ABOUT THIS TASK:
Copy every line in the rows below word for word, keeping each one as it appears.

DATA TO USE:
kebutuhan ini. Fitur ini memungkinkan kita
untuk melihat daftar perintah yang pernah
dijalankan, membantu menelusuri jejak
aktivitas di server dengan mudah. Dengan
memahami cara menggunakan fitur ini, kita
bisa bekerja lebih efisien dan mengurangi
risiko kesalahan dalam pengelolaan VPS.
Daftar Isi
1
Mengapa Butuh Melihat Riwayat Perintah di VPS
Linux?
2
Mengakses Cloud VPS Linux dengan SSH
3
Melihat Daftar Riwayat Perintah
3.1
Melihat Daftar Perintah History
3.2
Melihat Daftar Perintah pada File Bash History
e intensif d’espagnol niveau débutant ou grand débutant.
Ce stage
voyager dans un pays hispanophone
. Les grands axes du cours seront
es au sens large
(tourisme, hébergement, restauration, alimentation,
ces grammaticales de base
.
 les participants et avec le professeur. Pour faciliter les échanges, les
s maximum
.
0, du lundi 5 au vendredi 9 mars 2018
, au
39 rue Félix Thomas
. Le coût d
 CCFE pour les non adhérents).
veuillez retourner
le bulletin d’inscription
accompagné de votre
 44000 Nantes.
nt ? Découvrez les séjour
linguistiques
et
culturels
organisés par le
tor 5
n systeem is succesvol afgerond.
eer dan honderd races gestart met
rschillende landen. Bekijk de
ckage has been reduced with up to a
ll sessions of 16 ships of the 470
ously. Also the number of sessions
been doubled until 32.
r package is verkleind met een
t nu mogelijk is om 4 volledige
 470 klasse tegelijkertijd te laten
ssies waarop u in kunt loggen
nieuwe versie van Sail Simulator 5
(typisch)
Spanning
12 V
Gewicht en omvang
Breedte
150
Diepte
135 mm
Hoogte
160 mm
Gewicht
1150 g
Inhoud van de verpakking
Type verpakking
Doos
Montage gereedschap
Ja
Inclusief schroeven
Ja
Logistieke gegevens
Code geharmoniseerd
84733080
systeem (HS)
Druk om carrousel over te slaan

EXERCISE OUTPUT:
kebutuhan ini. Fitur ini memungkinkan kita
untuk melihat daftar perintah yang pernah
dijalankan, membantu menelusuri jejak
aktivitas di server dengan mudah. Dengan
memahami cara menggunakan fitur ini, kita
bisa bekerja lebih efisien dan mengurangi
risiko kesalahan dalam pengelolaan VPS.
Daftar Isi
1
Mengapa Butuh Melihat Riwayat Perintah di VPS
Linux?
2
Mengakses Cloud VPS Linux dengan SSH
3
Melihat Daftar Riwayat Perintah
3.1
Melihat Daftar Perintah History
3.2
Melihat Daftar Perintah pada File Bash History
e intensif d’espagnol niveau débutant ou grand débutant.
Ce stage
voyager dans un pays hispanophone
. Les grands axes du cours seront
es au sens large
(tourisme, hébergement, restauration, alimentation,
ces grammaticales de base
.
 les participants et avec le professeur. Pour faciliter les échanges, les
s maximum
.
0, du lundi 5 au vendredi 9 mars 2018
, au
39 rue Félix Thomas
. Le coût d
 CCFE pour les non adhérents).
veuillez retourner
le bulletin d’inscription
accompagné de votre
 44000 Nantes.
nt ? Découvrez les séjour
linguistiques
et
culturels
organisés par le
tor 5
n systeem is succesvol afgerond.
eer dan honderd races gestart met
rschillende landen. Bekijk de
ckage has been reduced with up to a
ll sessions of 16 ships of the 470
ously. Also the number of sessions
been doubled until 32.
r package is verkleind met een
t nu mogelijk is om 4 volledige
 470 klasse tegelijkertijd te laten
ssies waarop u in kunt loggen
nieuwe versie van Sail Simulator 5
(typisch)
Spanning
12 V
Gewicht en omvang
Breedte
150
Diepte
135 mm
Hoogte
160 mm
Gewicht
1150 g
Inhoud van de verpakking
Type verpakking
Doos
Montage gereedschap
Ja
Inclusief schroeven
Ja
Logistieke gegevens
Code geharmoniseerd
84733080
systeem (HS)
Druk om carrousel over te slaan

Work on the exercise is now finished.